Typically, standard commercial leases don’t afford the tenant much protection when a defect in the premises threatens the continuance of business. The landlord will be given the responsibility for fixing any defects in the structure of the building (roof and exterior walls) as well as electricity, water, and any other utilities. If one of these things happens to break, the tenant must notify the landlord of the defect and the landlord will have a specific amount of time (usually around a month) to respond.
The problem with this kind of provision is that it does not provide much guarantee that the defect or repair will not impact the tenant’s business in a negative manner. While the landlord has to respond to the tenant’s notice of defect within a month, he generally does not have a fixed period in which the defect has to be completely fixed.
What Sorts of Provisions are in Most Leases Regarding a Landlord’s Liability for Failing to Fix Broken Items?
There are commonly provisions in the lease that say the landlord cannot be held liable for any adverse affects to the tenant’s business as a result of the defects.

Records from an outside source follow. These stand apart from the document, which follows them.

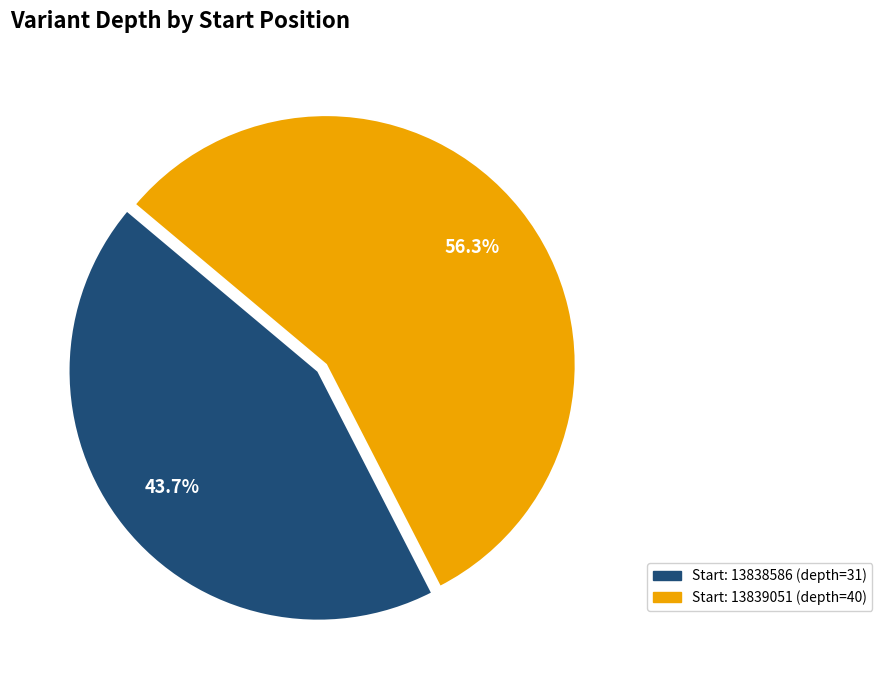

Does any single category account for the majority?

Yes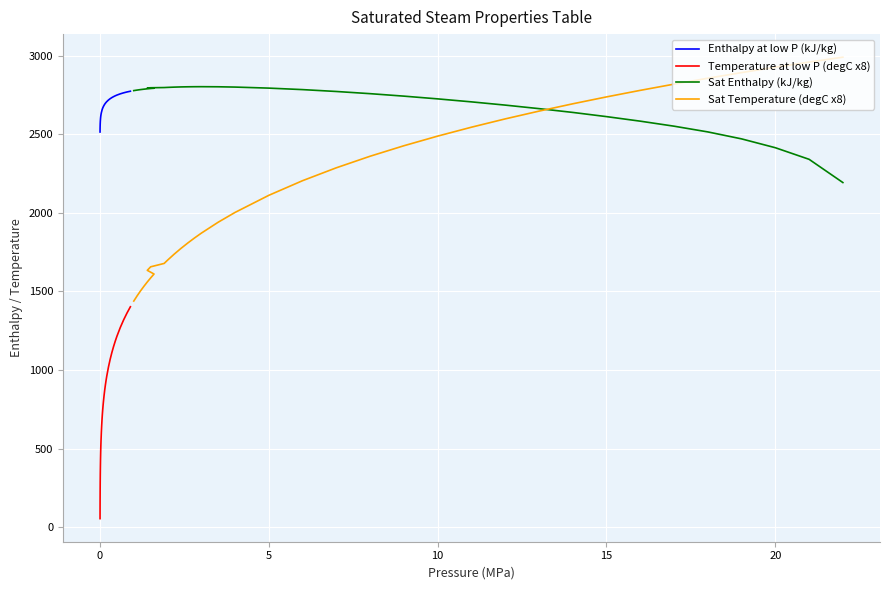

How many lines are shown in the chart?

4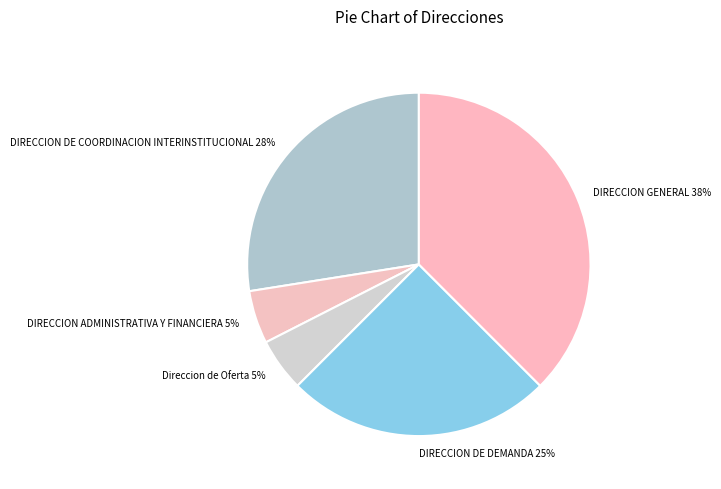

To the nearest percent, what is the average slice percentage?

20%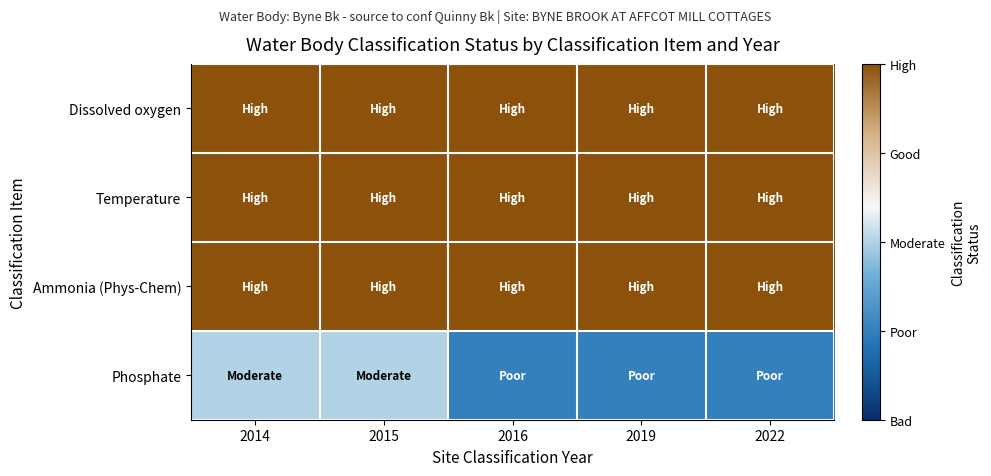

At which category is the sum across all series the highest?

2014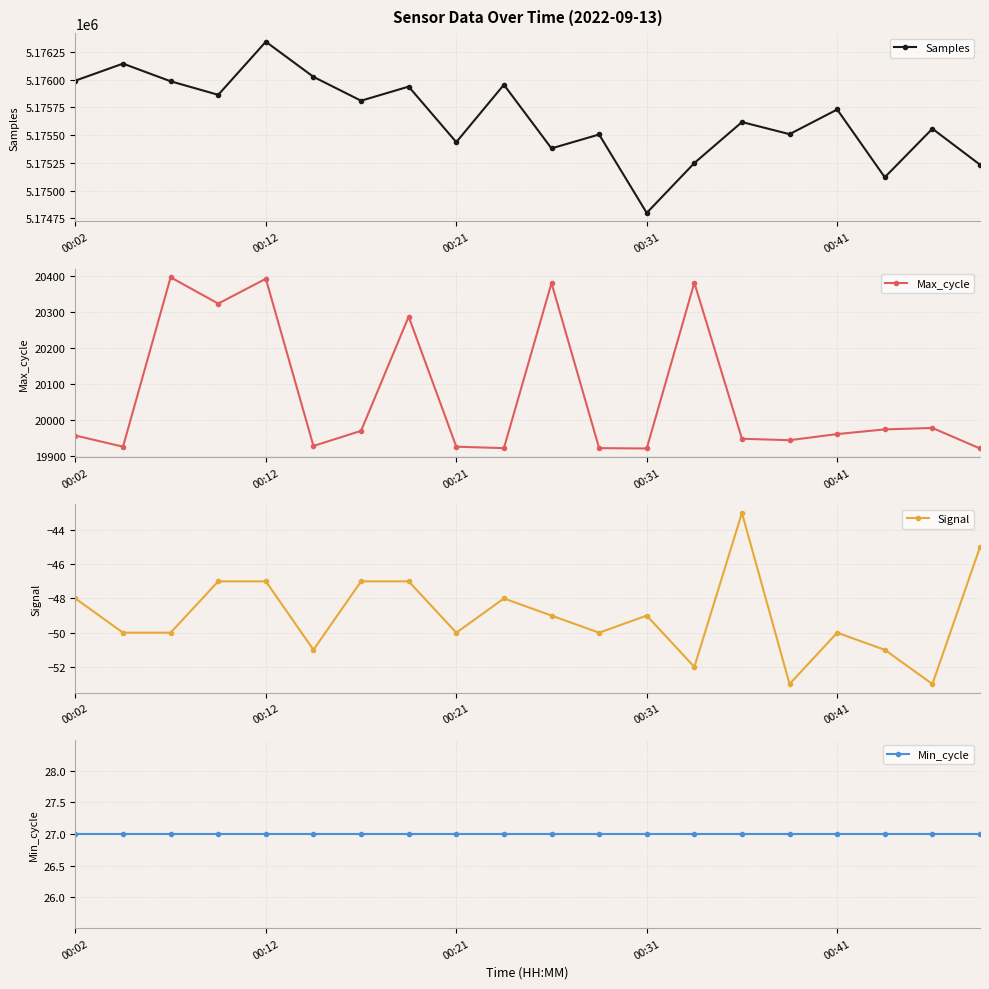

What is the lowest value of the Samples series?

5174800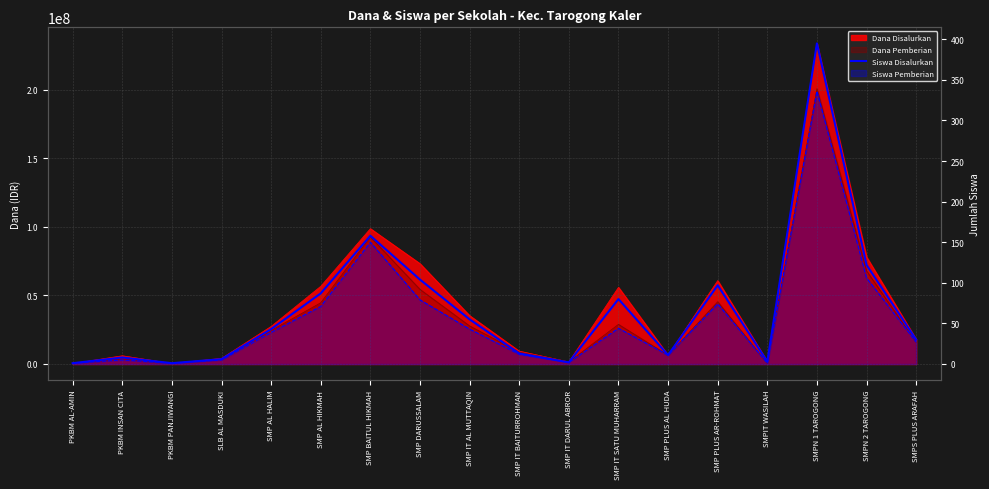

Reading left to right, extract all data points from this chart.

1	8	1	6	43	87	158	104	55	13	2	80	11	97	3	395	122	30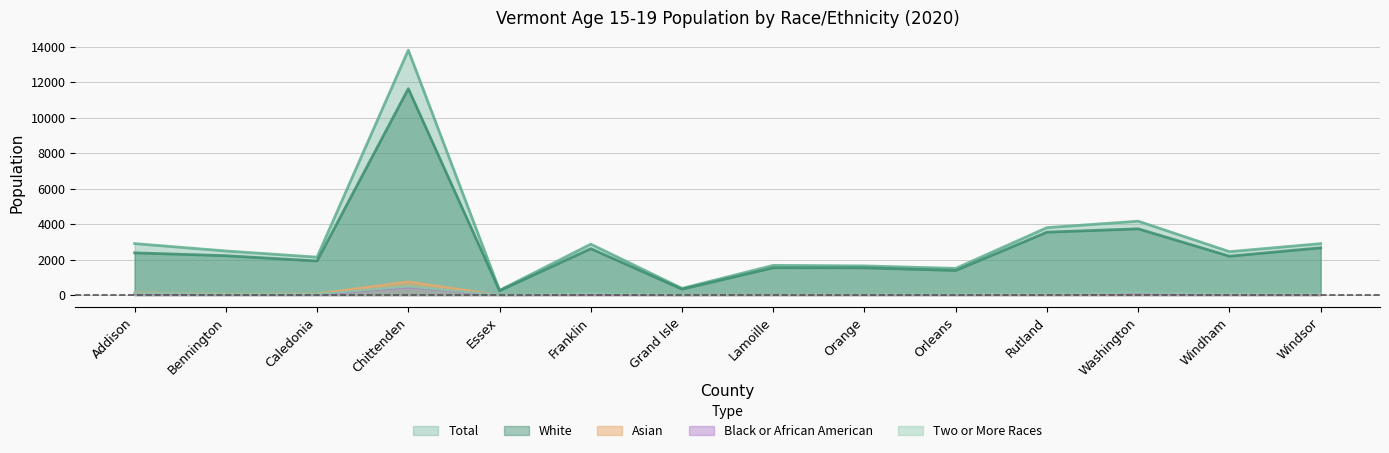

At which label does White first exceed 2217?

Addison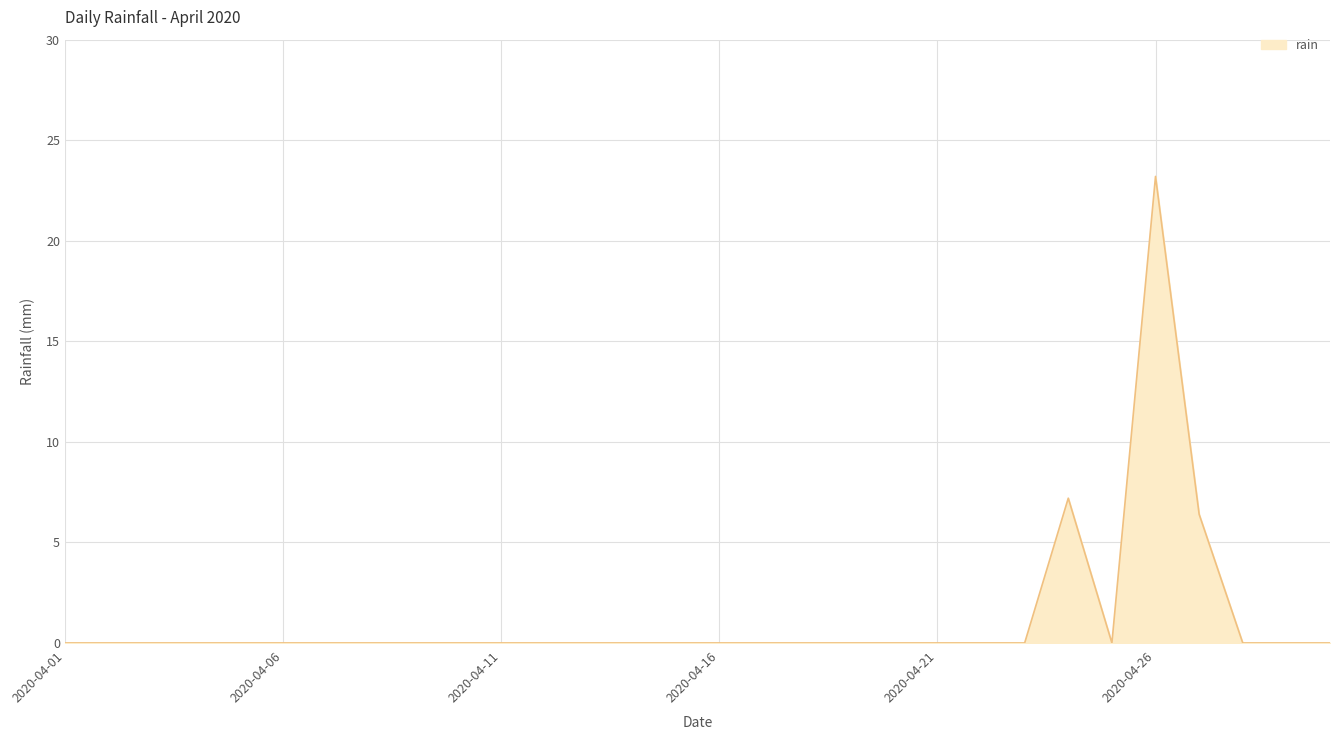

What is the greatest value displayed?

23.2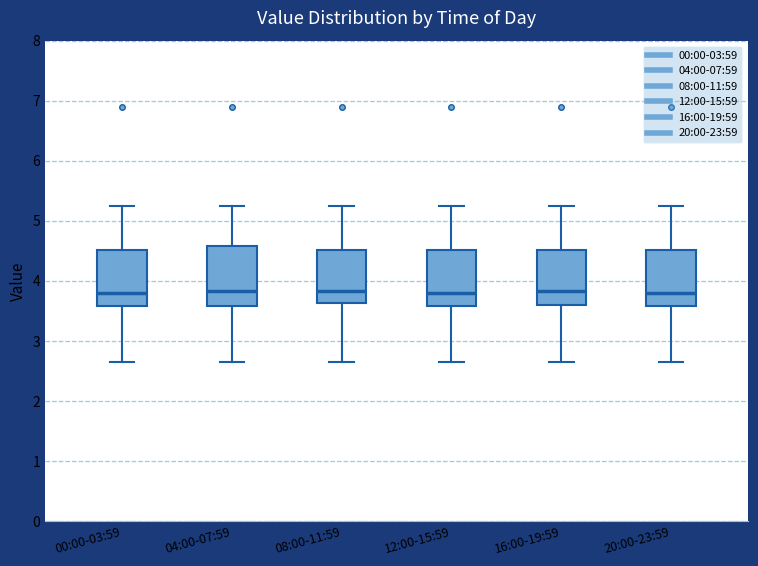

Reading left to right, read every box against the y-axis: the position of its median line, the range the box covers, and the ends of its whiskers. The values are not printed on the chart, so give them approximately, as read against the axis.

00:00-03:59: median 3.8, box 3.6 to 4.5, whiskers 2.7 to 5.3
04:00-07:59: median 3.8, box 3.6 to 4.6, whiskers 2.7 to 5.3
08:00-11:59: median 3.8, box 3.6 to 4.5, whiskers 2.7 to 5.3
12:00-15:59: median 3.8, box 3.6 to 4.5, whiskers 2.7 to 5.3
16:00-19:59: median 3.8, box 3.6 to 4.5, whiskers 2.7 to 5.3
20:00-23:59: median 3.8, box 3.6 to 4.5, whiskers 2.7 to 5.3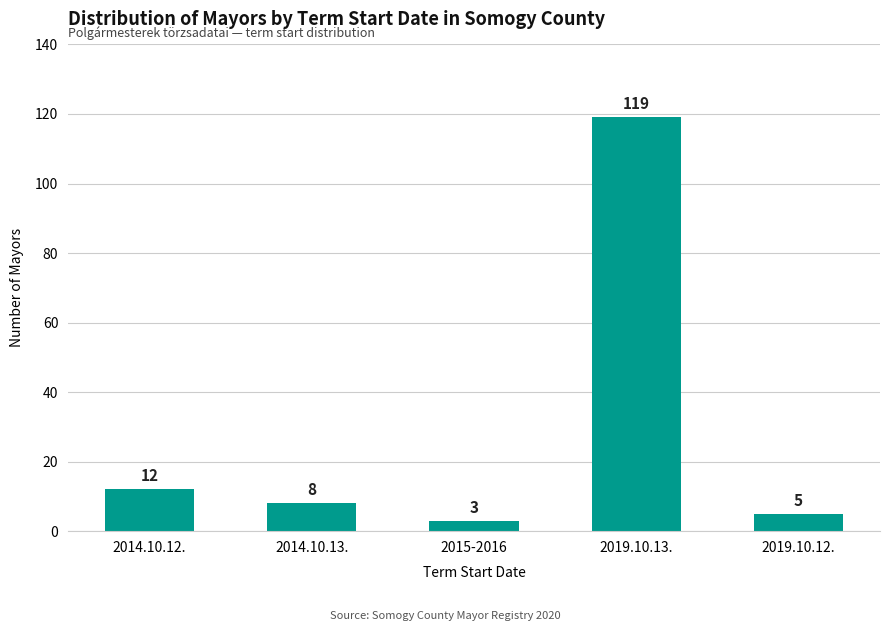

Is it true that the value at 2014.10.13. is 2?

False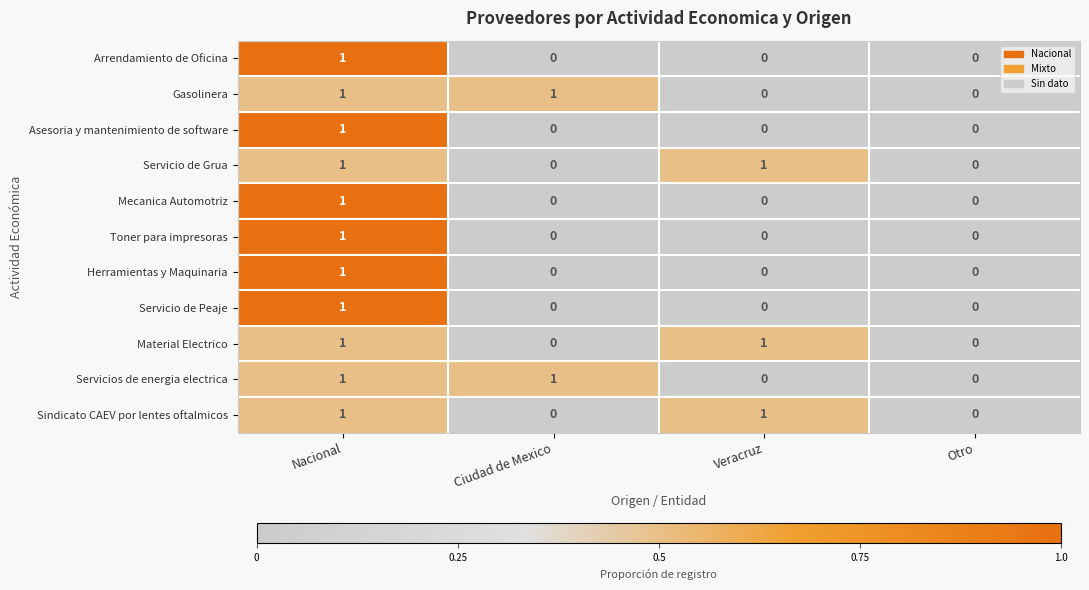

The value of Herramientas y Maquinaria at Otro is 0. True or false?

True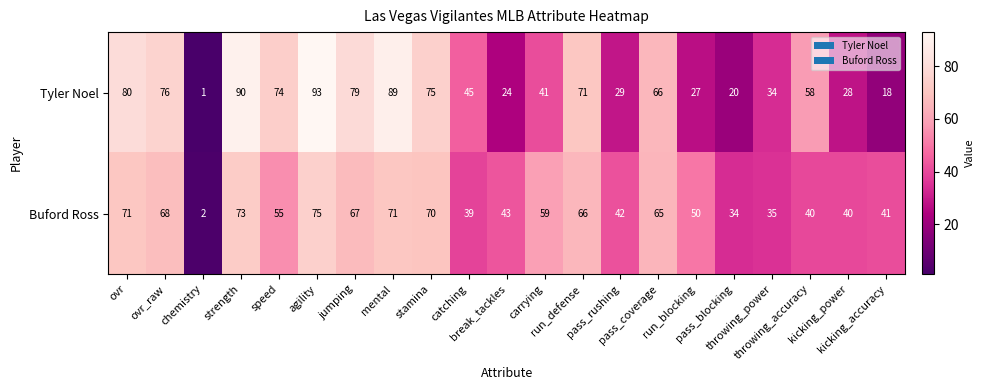

At how many categories does at least one series exceed 62?

10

The tenant may even have to continue paying rent regardless of the defect (even if it results in the destruction of the building).
It is important to make sure that if anything goes wrong with the premises where you operate, that your business will still be able to function, and that you are compensated at the very least if it cannot. The following is a short list of things to do to make sure your business continues running smoothly.
- To make sure that any defect in the premises is repaired in a timely manner, you want to put a provision in the lease that says the tenant is allowed to have the repair fixed herself, and then be compensated by the landlord either directly or through a proportionate deduction in the rent payment.
- Negotiate with your landlord to put a provision in the commercial lease that he is liable for any loss your business experiences due to a defect in the premises. This will ensure that your landlord will be motivated to make fixes to any problems you have reported about the building as soon as possible.
- Negotiate a provision that will allow for a rent reduction for the period of time the defect remains. This will provide more motivation that the landlord will want to fix any defect, no matter how minor, as soon as possible
You will probably want to consult a real estate attorney who has experience with commercial leases. Your attorney will be able to help you understand in plain terms what each term in the contract means, and can help ensure that your interests as a tenant will be properly represented in the lease agreement.